Selecting the appropriate therapy for a patient depends on finding the cause of the hypertension. Once rare causes have been eliminated (such as pheochromocytoma, licorice, adult coarctation of the aorta), the cause will usually be found by intelligent interpretation (in the light of medications then being taken) of plasma renin and aldosterone.
If stimulated renin is low and the aldosterone is high, the problem is primary aldosteronism, and the best treatment is usually aldosterone antagonists (spironolactone or eplerenone; high-dose amiloride for men where eplerenone is not available). If the renin is high, with secondary hyperaldosteronism, the best treatment is angiotensin receptor blockers or aliskiren. If the renin and aldosterone are both low the problem is over-activity of renal sodium channels and the treatment is amiloride. This approach is particularly important in patients of African origin, who are more likely to have low-renin hypertension.
Keywords: Resistant hypertension, renin, amiloride, primary hyperaldosteronism, renal sodium channel, African-American, Stroke belt.
Uncontrolled hypertension represents a failure of the usual approach of evidence-based guidelines.
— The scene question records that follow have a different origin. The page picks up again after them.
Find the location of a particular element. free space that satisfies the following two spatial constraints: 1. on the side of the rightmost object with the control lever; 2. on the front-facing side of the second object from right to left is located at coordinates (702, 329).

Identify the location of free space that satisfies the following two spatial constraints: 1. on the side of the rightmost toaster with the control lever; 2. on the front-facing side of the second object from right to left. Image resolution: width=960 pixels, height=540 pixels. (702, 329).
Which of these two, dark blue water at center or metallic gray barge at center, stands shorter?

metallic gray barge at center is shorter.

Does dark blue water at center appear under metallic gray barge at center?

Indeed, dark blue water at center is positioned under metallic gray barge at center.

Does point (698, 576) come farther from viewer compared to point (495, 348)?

Despite regular updating and wide dissemination, even the best consensus guidelines achieve abysmal results. In Canada, where the guidelines are admirably administered and updated annually, the proportion of hypertensive patients controlled to <140/90 has failed to increase from the 17% controlled in 1997 [1] to the 15.8% controlled in 2007 [2]. (This may have changed recently.) Control rates have been somewhat better (29%) in the United States, and even worse (< 10%) in Europe [3]. In my view, a major reason for the failure of such guidelines is that they tend to make the fallacious assumption that all patients should be treated the same way, with insufficient attention to tailoring the therapy to the cause of hypertension in patients with resistant hypertension.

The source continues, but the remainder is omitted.